As I have done in the past, I draw your attention to my Family History pages where I have recorded the history of my family during the Shoah, especially the murder of my mother’s three brothers, David, Elchanan and Uri Strauss HY’D, in Sobibor.
This year in particular I am feeling very emotional on Yom Hashoah since it has coincided with the last day that my brothers recited Kaddish for our late mother. The poignancy of the day is twingeing in my heart.
My brother wrote very movingly on Facebook:
Yesterday, we finished saying Kaddish after 11 months for my mother z’l. Today/Tonight we remember her three older brothers who were murdered in Sobibor 1942, David, Uri, and Elchanan. My mother, her parents, and her sisters survived, and today our family and cousins number in the 100s – our way of revenging their spilt blood.On Holocaust memorial day, we say to the world ‘Never Again’ – and with G-ds help, our IDF, and our strong moral – we truly mean it.
Never forgive. Never forget. May the memory of the 6 million be for a blessing.

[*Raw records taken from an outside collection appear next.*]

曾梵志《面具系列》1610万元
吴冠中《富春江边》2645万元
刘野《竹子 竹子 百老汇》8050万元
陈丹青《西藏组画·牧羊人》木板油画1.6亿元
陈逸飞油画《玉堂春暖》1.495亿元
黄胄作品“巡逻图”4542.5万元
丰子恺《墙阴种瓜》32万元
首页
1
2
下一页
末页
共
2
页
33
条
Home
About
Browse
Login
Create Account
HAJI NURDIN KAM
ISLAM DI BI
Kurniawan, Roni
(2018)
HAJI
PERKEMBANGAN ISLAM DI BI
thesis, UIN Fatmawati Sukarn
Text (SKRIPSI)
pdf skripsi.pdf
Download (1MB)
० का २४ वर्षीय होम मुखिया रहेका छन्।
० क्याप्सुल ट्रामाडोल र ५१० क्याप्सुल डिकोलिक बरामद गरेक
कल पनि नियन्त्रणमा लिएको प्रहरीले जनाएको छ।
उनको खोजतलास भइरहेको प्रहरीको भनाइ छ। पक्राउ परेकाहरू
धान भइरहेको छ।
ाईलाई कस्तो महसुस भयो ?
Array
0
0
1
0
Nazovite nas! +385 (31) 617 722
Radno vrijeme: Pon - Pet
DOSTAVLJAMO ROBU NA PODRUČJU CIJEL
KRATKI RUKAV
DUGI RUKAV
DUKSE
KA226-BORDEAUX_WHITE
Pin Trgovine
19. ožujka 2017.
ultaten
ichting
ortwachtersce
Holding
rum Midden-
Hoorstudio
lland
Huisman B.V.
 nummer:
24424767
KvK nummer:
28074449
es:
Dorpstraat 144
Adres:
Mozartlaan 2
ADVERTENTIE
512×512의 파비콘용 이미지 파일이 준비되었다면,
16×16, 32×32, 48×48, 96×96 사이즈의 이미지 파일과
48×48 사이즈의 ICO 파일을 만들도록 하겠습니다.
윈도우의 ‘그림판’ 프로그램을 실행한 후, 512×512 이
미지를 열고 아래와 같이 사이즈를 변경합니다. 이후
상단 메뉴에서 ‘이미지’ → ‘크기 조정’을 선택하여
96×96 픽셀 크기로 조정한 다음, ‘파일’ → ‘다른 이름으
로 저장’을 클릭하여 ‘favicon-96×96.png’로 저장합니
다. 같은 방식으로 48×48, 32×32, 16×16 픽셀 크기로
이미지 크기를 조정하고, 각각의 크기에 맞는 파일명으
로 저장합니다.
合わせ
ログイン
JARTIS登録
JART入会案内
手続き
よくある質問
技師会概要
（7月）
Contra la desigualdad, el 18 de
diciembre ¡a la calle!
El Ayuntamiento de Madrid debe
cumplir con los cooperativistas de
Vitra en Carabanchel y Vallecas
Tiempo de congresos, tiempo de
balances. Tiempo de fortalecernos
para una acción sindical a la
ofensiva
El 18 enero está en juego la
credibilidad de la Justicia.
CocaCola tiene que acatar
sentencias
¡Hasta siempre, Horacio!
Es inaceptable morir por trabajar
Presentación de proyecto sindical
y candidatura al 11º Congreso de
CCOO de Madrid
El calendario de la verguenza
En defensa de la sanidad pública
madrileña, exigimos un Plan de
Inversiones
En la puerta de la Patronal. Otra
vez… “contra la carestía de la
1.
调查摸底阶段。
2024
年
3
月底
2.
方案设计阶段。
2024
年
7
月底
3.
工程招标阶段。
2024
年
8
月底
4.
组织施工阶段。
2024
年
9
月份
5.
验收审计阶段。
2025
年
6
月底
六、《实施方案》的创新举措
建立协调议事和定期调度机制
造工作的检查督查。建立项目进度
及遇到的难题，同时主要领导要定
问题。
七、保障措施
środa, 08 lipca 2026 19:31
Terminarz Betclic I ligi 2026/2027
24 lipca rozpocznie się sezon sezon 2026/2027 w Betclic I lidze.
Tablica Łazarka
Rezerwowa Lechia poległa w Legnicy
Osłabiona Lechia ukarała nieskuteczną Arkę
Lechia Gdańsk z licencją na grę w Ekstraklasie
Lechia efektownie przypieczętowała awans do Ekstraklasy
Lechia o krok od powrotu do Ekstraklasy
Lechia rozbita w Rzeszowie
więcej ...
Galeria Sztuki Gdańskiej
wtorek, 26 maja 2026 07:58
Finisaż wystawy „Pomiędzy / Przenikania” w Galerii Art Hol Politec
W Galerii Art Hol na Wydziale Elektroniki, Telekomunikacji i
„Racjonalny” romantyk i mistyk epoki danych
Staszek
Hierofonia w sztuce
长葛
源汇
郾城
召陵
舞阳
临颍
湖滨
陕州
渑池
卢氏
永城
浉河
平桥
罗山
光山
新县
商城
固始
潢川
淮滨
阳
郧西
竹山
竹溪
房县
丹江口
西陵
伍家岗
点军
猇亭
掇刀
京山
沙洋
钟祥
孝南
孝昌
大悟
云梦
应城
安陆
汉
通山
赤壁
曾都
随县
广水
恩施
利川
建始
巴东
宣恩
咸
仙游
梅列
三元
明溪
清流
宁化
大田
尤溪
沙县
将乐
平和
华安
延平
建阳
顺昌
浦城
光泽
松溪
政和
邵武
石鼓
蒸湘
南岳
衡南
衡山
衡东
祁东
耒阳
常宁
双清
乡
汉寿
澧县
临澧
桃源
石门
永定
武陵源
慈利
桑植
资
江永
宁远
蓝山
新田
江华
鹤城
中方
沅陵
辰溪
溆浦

ה’ יקום דמם. יהי זכרם ברוך
What a post.Thank you.Naftali Bennet and Isaac Herzog spoke so well.The world says Never again,but do they mean it?Highly doubtful.We can see how they stand by idly with the war in the Ukraine,(not that I’m comparing it at all to the Holocaust),every international body (including the Ukraine) condemns us whenever Israel retaliated for rockets launched at our country,terror attacks etc.So as they both said we cannot rely on any other country ,apart from ourselves.It saddens me that assimilated Jews around the world don’t support Israel either.Have the 3rd generation after the Holocaust not internalized anything?A Jew is a Jew is a Jew,no matter how much you try to fit in,at the end of the day,when antisemitism rises,they don’t care how assimilated you are.
Thank G-d we have our G-d given country,and we need to depend on ourselves only (& with G-d’s help to overcome our enemies.